-- Problem set --
(a) From the ozone science timeline below, print the stretch from "Evolution of atmospheric" through "published in 1971.".
(b) According to the ozone science timeline below, which instrument did Dr. James E. Lovelock use to detect CFC-11 in the atmosphere in 1970?

-- Extract --
==*==
Evolution of atmospheric science guiding precautionary policy

  • In 1970, Dr. James E. Lovelock detected CFC-11 in the atmosphere using the electron capture detector for gas chromatography that he invented. Preliminary results were published in 1971.

  • In 1971, Dr. Harold Johnston showed that the nitrogen oxides produced in the high-temperature exhaust of the proposed fleet of supersonic transports (SSTs) could contribute significantly to ozone loss by releasing nitrogen oxides (N2O) directly into the stratospheric ozone layer (Johnston 1971).22

  • In 1972, Dr. Paul Crutzen elaborated on the nitrogen oxide ozone depletion theory and explained the process by which ozone is destroyed in the stratosphere. He presented estimates of the ozone reduction that could result from the operation of supersonic aircraft (Crutzen 1972). The same year, Drs. Richard Stolarski and Ralph Cicerone studied the ozone-depleting effects of chlorine from rockets.
==*==
-- Entries supplied --
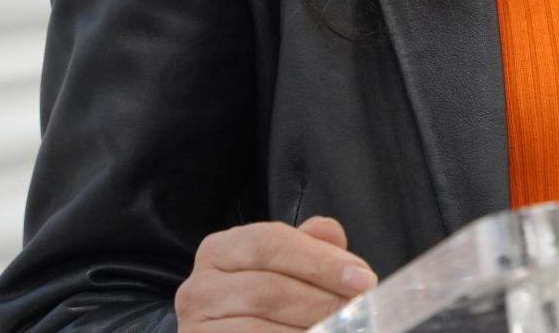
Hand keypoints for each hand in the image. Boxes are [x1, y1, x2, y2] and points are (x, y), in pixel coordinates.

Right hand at [174, 215, 377, 331]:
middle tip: (357, 310)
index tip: (362, 279)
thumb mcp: (285, 263)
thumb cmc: (265, 294)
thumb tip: (333, 235)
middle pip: (268, 289)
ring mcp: (196, 327)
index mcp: (220, 250)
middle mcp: (199, 287)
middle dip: (322, 301)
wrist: (233, 330)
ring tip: (341, 328)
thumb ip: (309, 245)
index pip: (270, 243)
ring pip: (259, 328)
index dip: (320, 261)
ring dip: (310, 329)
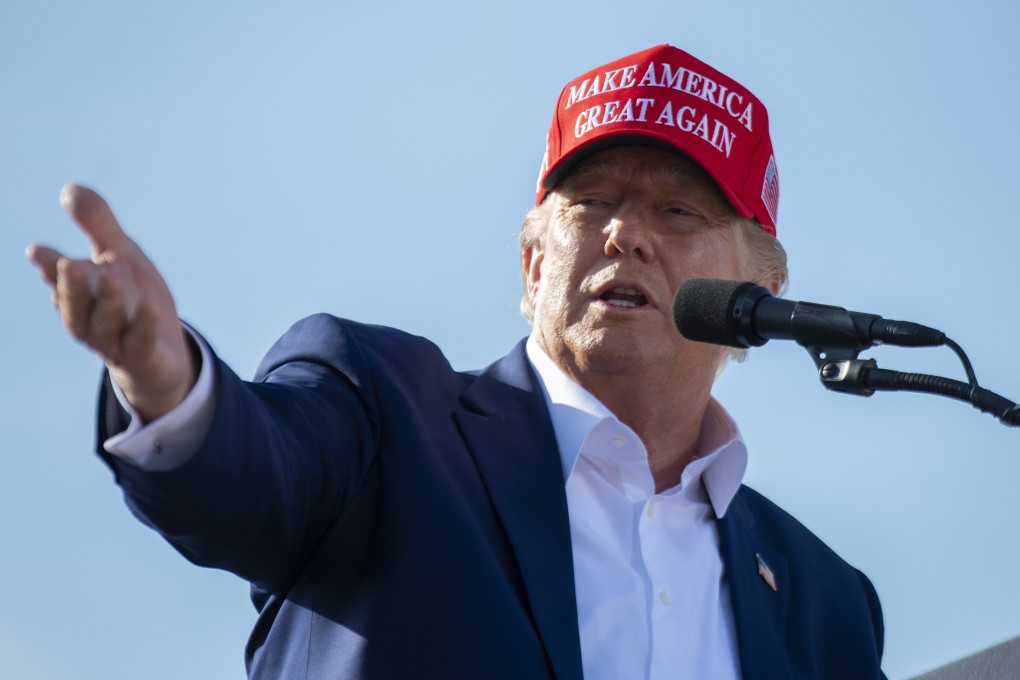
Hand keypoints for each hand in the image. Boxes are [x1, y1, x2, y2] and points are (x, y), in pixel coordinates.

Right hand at [27, 184, 196, 421]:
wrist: (164, 352)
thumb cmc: (135, 300)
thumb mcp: (121, 256)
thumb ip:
==*==
-- Task-by-task outputs --
(a)
Evolution of atmospheric science guiding precautionary policy

  • In 1970, Dr. James E. Lovelock detected CFC-11 in the atmosphere using the electron capture detector for gas chromatography that he invented. Preliminary results were published in 1971.

(b) He used the electron capture detector for gas chromatography, which he had invented.